Under SB24-116, independent physician groups are now accountable for:
• Annual data reporting to the state
• Adhering to strict billing and collection limitations
• Coordinating closely with hospital eligibility determinations
With the implementation of Senate Bill 24-116, licensed health care professionals who provide care to HDC approved patients in a qualifying health care facility are now also required to report their data separately from the health care facilities. If you are a contracted provider at a facility, you may want to confirm with the facility if they will include your data in their report. Data reporting for HDC is due annually to the Department of Health Care Policy and Financing (HCPF) by September 1st covering the previous State Fiscal Year. Data due on September 1, 2026 will include July 1, 2025 to June 30, 2026.
The screening and application for Hospital Discounted Care is done by the hospitals to determine eligibility and the income amount of patients for billing purposes. Hospitals will then notify health care professionals if patients they provide care to (at the hospital) are approved for Hospital Discounted Care. For pathology and radiology practices, where services are frequently hospital-based but billed separately, this introduces new revenue cycle complexity, compliance risk, and workflow dependencies.
Key Policy Changes
• Mandatory independent data reporting to HCPF (annual deadline September 1st)
• Payment plan caps (2% professional, 4% facility, 6% combined)
• Payment plan duration capped at 36 months, with remaining balances forgiven
• Rate limits = 100% of Medicare or Medicaid (whichever is higher)
• Collection restrictions until screening confirmed
• Medicaid presumptive eligibility expansion
• Colorado residency requirement
Operational Impacts
Pathology and radiology groups face increased administrative burden, delayed billing cycles, reduced patient collections and dependency on hospital communication workflows. HDC applies only to hospital-based services. Billing is delayed until hospital screening is completed or declined (up to 45 days). This creates dependency on hospital communication and risks delays, compliance issues and reduced patient collections.
Revenue Cycle Recommendations
• Implement HDC-specific billing workflows with billing holds
• Establish formal hospital communication protocols
• Enhance data capture and reporting
• Automate payment plan compliance
• Strengthen pre-collection validation and compliance checkpoints
• Update financial forecasting models
SB24-116 represents a material shift in financial responsibility, compliance accountability and operational complexity for pathology and radiology groups in Colorado. While the law aims to improve patient affordability and transparency, it introduces new administrative burdens, revenue compression risks and dependencies on hospital processes. Groups that proactively align their revenue cycle operations, data infrastructure and hospital partnerships will be best positioned to maintain compliance and protect revenue integrity while delivering a seamless patient financial experience.

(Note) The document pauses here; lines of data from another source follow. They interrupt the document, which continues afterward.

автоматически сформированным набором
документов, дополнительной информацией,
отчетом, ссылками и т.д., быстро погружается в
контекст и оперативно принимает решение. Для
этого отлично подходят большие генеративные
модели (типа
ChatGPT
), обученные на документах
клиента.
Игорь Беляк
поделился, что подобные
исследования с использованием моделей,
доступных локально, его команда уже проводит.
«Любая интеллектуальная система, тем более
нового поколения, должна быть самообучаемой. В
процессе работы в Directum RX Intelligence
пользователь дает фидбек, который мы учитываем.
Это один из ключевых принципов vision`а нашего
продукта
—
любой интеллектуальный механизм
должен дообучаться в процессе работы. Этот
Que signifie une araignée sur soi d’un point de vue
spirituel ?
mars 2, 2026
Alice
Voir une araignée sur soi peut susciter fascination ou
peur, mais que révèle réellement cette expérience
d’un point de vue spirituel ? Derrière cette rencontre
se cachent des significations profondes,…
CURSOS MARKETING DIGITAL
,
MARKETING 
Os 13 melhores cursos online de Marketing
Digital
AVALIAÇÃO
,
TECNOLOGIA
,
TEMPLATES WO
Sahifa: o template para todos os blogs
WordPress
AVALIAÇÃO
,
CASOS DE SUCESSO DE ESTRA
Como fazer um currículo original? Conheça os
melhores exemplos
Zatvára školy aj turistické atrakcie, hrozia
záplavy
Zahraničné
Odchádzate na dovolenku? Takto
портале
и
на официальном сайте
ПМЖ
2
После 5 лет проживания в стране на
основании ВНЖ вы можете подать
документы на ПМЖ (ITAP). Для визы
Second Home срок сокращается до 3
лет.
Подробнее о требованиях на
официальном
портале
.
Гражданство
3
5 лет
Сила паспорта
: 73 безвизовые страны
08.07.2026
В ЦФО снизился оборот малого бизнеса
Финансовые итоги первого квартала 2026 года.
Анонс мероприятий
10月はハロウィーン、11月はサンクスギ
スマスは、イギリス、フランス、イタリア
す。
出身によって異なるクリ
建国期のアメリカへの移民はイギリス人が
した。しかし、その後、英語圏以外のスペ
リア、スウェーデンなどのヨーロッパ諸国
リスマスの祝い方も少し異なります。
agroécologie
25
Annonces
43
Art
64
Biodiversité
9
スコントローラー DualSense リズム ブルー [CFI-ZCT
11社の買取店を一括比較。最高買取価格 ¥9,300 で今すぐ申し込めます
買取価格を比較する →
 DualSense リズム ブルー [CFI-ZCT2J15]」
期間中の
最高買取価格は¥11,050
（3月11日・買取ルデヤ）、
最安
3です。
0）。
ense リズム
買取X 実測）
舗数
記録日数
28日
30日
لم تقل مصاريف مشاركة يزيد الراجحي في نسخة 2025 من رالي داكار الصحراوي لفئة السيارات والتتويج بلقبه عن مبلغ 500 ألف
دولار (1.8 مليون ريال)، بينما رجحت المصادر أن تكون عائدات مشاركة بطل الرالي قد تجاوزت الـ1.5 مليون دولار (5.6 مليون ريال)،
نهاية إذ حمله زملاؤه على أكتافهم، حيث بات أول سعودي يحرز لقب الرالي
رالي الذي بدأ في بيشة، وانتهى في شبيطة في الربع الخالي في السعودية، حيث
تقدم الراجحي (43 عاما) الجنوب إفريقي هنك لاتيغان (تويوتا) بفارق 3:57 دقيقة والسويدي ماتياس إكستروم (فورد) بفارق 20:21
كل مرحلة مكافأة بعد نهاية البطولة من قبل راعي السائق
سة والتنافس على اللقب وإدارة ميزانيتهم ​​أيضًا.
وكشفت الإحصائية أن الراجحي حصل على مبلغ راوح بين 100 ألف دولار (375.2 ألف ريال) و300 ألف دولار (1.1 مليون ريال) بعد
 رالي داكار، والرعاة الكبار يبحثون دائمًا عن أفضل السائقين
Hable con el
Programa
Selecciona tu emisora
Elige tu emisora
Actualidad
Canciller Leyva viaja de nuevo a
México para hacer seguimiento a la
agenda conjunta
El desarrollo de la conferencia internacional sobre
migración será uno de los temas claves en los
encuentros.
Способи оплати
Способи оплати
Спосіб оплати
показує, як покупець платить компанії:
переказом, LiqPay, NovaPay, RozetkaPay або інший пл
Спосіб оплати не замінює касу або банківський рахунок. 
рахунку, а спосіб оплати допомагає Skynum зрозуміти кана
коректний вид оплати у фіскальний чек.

It is imperative that pathology and radiology leaders engage their revenue cycle teams, assess hospital communication workflows and identify gaps in compliance readiness. Organizations that treat SB24-116 as a strategic RCM transformation opportunity rather than a regulatory burden will gain a measurable advantage in both compliance and financial performance.
APS will continue to support practices with data requirements and will continue to monitor.